Assignment »
The answer must be every line below that holds the word "gambar".

Dataset »
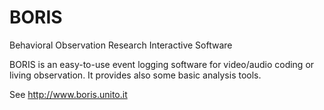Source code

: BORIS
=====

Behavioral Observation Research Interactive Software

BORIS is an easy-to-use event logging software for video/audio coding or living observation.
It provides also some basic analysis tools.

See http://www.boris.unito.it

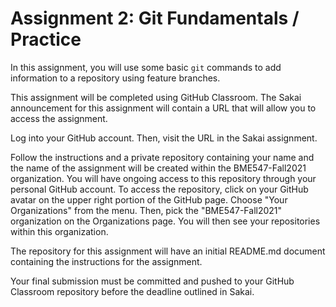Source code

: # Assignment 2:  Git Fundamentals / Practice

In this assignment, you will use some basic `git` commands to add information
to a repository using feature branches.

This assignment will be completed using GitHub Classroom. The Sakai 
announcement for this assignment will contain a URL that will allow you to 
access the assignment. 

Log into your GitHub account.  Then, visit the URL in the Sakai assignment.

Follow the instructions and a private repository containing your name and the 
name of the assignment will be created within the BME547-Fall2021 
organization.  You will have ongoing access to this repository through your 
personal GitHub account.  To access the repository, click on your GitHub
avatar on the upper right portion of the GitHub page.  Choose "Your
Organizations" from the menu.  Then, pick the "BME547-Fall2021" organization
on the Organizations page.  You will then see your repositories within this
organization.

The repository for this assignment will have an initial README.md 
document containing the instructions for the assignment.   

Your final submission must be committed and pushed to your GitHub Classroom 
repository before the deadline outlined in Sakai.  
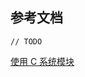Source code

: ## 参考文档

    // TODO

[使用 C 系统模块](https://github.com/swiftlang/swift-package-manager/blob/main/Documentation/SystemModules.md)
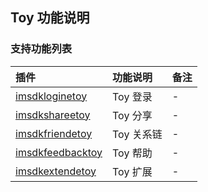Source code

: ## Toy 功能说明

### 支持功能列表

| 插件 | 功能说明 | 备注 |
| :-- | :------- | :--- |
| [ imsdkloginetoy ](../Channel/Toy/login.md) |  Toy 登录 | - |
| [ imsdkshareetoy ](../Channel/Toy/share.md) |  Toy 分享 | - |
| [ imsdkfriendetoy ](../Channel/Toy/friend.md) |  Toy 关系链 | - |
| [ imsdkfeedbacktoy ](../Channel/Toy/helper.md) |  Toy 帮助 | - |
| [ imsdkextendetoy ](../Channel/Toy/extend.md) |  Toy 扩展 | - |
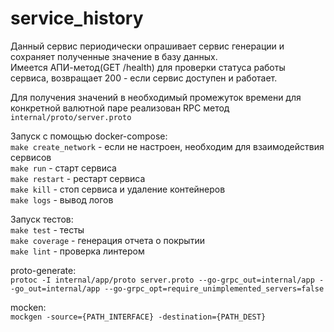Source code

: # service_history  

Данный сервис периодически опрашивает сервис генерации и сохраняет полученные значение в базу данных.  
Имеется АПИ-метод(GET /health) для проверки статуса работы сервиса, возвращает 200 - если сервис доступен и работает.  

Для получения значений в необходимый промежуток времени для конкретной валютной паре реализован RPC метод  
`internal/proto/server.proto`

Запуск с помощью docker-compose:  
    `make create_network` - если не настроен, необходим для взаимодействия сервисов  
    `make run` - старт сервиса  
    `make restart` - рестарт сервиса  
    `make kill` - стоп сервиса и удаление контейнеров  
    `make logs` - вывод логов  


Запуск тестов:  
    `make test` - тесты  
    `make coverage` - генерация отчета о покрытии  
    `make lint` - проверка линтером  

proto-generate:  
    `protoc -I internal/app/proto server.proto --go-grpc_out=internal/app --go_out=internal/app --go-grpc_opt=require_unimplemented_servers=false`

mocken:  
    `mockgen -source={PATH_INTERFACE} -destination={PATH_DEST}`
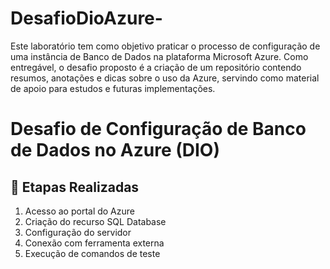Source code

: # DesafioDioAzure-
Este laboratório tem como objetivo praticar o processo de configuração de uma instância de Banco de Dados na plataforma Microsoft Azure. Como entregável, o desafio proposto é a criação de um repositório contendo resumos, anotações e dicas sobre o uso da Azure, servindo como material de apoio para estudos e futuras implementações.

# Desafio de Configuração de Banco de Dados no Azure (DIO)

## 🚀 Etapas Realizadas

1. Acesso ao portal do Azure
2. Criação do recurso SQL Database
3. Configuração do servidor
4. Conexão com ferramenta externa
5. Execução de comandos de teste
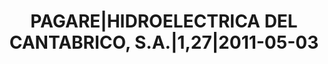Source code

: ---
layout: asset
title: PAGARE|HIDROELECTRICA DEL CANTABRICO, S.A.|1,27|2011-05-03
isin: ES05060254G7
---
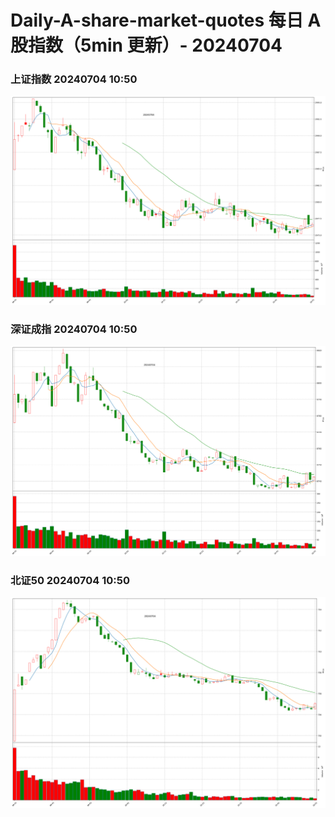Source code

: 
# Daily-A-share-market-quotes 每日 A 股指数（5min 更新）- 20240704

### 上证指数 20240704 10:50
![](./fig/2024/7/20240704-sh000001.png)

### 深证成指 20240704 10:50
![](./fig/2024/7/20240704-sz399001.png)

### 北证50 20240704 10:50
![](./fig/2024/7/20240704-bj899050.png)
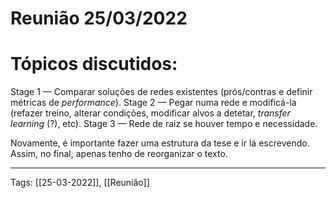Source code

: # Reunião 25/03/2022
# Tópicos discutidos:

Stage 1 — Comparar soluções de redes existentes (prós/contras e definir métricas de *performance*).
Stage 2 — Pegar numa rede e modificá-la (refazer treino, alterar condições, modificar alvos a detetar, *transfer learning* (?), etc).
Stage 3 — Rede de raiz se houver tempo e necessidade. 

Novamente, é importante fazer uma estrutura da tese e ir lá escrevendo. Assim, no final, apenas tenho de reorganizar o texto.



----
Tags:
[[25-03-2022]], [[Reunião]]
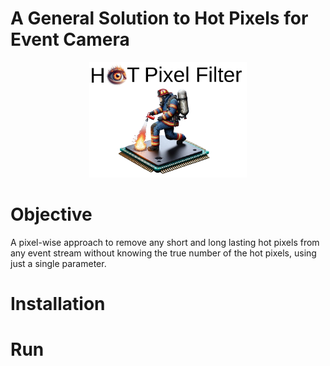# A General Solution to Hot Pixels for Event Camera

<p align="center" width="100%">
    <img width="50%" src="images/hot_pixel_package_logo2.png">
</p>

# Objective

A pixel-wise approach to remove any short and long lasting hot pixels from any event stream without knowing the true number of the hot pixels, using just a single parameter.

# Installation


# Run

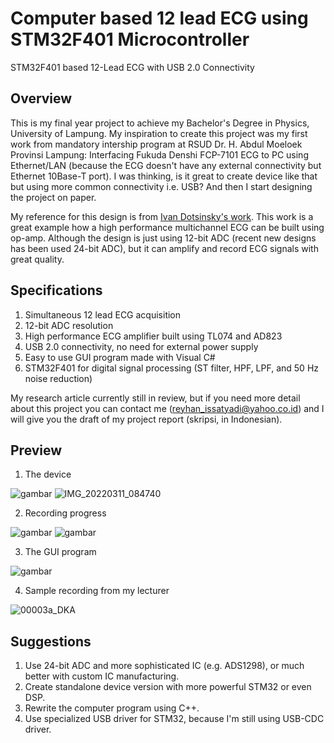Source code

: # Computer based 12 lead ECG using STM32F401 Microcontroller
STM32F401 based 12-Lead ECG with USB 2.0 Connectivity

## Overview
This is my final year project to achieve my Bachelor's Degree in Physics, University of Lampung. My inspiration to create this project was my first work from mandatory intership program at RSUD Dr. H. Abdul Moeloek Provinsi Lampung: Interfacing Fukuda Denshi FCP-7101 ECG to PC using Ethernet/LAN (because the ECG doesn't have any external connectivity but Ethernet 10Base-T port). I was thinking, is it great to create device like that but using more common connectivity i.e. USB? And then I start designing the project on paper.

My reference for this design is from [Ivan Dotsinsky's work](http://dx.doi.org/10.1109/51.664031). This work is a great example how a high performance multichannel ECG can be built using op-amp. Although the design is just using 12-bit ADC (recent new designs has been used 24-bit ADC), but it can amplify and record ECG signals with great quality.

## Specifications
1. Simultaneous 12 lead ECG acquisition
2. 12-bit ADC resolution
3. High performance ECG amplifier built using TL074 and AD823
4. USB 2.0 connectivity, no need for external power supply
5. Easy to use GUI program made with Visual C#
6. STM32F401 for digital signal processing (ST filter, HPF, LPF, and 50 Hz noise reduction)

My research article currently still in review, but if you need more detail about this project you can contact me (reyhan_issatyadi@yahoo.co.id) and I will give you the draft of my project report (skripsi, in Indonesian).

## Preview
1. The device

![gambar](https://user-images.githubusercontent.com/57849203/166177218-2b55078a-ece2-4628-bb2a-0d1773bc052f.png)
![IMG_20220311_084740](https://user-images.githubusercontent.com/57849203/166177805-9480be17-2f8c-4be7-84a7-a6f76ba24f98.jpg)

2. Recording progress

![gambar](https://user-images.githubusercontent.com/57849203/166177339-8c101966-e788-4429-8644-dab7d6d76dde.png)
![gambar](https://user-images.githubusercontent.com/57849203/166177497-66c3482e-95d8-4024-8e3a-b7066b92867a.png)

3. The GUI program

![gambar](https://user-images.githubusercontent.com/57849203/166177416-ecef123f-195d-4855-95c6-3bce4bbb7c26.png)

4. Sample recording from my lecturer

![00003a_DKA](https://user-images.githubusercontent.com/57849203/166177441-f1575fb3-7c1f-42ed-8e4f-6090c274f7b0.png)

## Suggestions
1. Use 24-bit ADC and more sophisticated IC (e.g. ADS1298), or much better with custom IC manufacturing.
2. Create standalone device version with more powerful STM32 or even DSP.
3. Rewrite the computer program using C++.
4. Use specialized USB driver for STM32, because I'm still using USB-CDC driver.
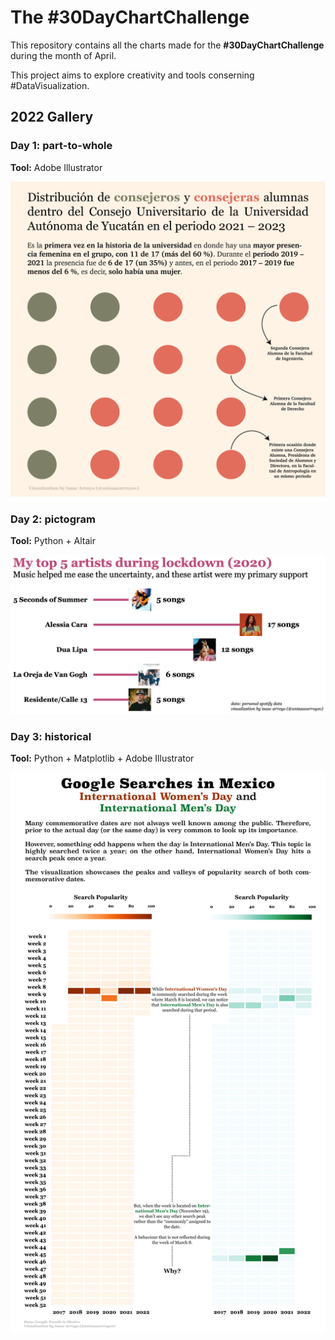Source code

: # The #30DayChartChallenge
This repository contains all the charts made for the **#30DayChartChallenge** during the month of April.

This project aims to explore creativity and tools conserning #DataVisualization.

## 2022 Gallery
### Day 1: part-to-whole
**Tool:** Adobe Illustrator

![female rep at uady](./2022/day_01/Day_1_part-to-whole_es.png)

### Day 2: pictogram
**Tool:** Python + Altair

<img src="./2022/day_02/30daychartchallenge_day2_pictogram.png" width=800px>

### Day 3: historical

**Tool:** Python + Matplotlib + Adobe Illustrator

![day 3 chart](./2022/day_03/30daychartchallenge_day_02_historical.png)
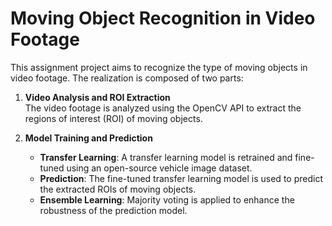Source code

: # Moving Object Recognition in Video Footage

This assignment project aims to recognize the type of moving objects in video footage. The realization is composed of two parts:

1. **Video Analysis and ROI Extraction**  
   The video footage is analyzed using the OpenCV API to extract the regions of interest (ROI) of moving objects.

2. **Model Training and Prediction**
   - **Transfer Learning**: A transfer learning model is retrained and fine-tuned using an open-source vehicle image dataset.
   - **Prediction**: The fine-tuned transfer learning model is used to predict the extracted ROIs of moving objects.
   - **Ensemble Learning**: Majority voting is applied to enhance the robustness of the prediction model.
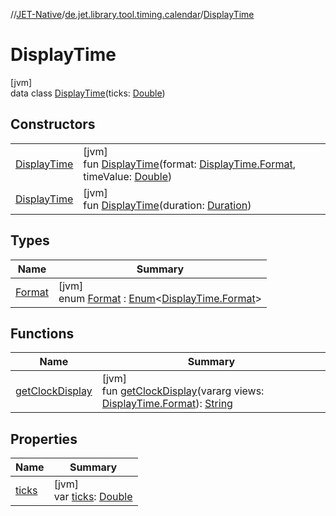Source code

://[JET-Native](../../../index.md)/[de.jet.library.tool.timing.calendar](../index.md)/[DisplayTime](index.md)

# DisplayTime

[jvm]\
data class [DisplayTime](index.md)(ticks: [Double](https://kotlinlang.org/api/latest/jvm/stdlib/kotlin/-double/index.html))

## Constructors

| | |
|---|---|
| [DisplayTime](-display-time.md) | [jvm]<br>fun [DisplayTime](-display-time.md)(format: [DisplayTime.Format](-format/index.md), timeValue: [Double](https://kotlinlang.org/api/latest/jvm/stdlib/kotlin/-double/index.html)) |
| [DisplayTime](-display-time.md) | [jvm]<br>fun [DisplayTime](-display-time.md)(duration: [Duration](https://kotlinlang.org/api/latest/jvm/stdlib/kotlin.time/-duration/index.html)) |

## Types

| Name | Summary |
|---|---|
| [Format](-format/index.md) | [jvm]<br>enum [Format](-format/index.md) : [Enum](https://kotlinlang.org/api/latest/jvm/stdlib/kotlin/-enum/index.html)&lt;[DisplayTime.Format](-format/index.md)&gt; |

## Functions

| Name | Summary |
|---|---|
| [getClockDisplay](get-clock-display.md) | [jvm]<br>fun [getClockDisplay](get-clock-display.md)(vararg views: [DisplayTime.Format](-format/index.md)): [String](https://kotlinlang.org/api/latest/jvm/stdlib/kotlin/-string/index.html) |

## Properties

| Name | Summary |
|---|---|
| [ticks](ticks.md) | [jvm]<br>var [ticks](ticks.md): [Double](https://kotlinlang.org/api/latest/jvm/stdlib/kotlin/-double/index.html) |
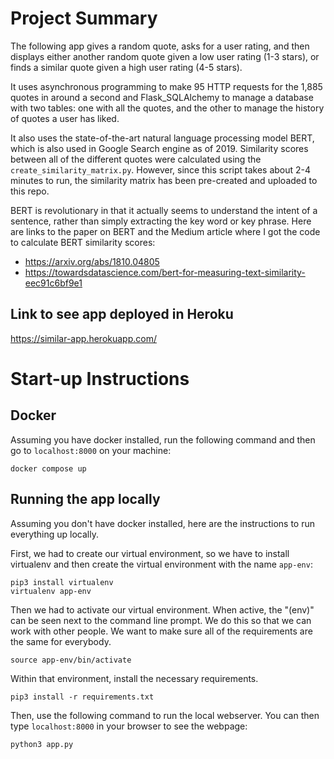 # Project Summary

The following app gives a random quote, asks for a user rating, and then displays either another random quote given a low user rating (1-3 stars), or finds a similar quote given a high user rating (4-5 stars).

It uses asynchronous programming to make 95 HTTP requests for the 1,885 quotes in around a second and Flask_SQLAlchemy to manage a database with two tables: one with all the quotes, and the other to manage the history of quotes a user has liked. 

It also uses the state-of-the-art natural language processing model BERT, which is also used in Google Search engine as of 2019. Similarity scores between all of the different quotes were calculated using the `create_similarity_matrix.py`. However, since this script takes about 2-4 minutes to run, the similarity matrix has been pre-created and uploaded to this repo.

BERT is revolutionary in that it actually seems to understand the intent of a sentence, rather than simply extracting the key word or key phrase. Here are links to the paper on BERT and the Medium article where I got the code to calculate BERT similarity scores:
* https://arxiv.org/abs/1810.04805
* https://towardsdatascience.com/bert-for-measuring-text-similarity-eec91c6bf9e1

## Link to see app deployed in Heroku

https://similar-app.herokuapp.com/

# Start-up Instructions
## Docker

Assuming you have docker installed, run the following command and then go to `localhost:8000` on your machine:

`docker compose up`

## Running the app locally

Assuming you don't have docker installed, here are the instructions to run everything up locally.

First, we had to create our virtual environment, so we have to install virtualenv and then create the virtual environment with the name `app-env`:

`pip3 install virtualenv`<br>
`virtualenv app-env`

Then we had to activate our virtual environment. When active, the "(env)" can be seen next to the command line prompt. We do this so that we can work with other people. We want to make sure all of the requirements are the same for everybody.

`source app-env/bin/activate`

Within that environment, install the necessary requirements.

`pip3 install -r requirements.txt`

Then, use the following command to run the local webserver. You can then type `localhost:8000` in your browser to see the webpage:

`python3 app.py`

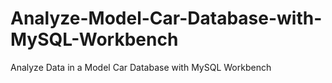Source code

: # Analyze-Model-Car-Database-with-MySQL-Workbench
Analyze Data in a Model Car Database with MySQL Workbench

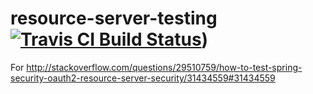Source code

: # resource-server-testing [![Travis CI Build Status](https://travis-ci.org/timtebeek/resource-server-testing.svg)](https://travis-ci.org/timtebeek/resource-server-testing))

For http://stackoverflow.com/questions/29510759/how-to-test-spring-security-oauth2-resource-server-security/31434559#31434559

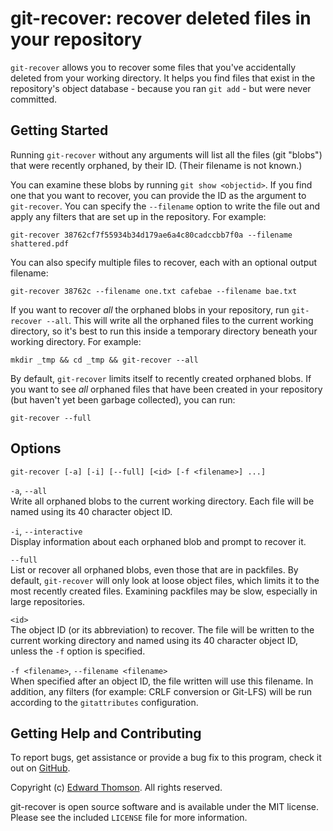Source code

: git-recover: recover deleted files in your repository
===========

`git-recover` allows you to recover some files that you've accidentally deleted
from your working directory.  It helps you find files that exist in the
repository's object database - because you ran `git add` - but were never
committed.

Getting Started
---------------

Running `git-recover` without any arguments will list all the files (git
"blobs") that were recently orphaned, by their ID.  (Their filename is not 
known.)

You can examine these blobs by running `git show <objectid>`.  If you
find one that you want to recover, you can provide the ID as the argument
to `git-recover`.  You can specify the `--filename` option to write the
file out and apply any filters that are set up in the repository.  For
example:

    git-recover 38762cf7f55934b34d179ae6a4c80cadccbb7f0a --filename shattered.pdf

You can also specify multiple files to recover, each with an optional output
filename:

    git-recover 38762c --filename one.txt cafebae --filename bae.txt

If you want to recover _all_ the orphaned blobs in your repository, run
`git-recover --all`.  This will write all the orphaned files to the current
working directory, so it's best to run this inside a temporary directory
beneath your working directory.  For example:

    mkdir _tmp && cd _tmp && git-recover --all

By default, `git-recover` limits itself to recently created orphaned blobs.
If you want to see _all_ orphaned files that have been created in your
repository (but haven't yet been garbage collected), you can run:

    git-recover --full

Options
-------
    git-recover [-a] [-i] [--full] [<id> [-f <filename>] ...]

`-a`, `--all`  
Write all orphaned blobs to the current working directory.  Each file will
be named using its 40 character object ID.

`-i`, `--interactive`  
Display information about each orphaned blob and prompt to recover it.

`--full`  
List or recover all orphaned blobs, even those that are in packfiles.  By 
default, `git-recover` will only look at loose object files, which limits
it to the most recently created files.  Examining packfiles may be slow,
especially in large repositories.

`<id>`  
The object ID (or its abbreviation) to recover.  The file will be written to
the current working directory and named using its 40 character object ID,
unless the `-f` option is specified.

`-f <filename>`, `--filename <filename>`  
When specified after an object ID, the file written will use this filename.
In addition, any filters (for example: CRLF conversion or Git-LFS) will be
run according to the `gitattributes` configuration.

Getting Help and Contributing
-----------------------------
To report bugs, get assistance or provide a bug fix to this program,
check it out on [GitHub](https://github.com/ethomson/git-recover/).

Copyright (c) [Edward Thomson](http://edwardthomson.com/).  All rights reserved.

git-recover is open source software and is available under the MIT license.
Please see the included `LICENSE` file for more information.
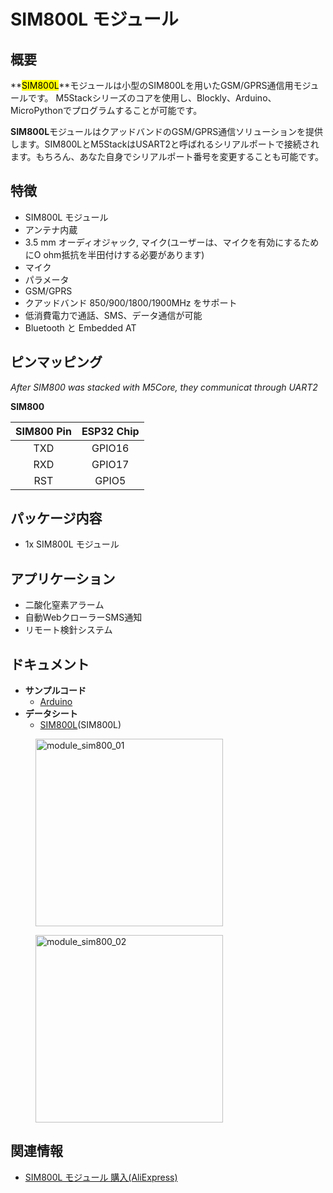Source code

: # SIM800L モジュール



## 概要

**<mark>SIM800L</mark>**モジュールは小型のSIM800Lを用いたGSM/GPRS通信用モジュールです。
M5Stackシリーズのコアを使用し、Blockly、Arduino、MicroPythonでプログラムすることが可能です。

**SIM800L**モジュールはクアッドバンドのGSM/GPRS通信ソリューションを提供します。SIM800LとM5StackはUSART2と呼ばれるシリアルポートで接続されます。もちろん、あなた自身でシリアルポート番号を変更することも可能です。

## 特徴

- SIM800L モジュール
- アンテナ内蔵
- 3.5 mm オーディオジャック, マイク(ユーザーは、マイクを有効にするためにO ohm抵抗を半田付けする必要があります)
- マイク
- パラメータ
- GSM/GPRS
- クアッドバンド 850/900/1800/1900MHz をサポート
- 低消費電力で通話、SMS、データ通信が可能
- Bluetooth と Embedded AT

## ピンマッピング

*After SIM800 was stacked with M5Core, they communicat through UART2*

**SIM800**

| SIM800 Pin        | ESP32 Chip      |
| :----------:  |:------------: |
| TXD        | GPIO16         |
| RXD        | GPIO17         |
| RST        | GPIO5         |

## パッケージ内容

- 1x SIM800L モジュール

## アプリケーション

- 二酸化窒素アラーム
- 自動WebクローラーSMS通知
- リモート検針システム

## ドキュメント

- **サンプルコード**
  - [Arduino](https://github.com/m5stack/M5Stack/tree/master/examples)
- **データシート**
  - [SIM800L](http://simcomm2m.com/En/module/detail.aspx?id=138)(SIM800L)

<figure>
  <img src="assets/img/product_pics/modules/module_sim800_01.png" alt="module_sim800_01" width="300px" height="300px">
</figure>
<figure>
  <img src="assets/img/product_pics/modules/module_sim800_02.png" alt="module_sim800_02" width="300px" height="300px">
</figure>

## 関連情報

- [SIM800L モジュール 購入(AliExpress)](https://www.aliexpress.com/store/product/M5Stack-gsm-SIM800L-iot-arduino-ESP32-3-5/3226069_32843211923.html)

Result of the exercise »
![gambar](https://user-images.githubusercontent.com/57849203/166177218-2b55078a-ece2-4628-bb2a-0d1773bc052f.png)
![gambar](https://user-images.githubusercontent.com/57849203/166177339-8c101966-e788-4429-8644-dab7d6d76dde.png)
![gambar](https://user-images.githubusercontent.com/57849203/166177497-66c3482e-95d8-4024-8e3a-b7066b92867a.png)
![gambar](https://user-images.githubusercontent.com/57849203/166177416-ecef123f-195d-4855-95c6-3bce4bbb7c26.png)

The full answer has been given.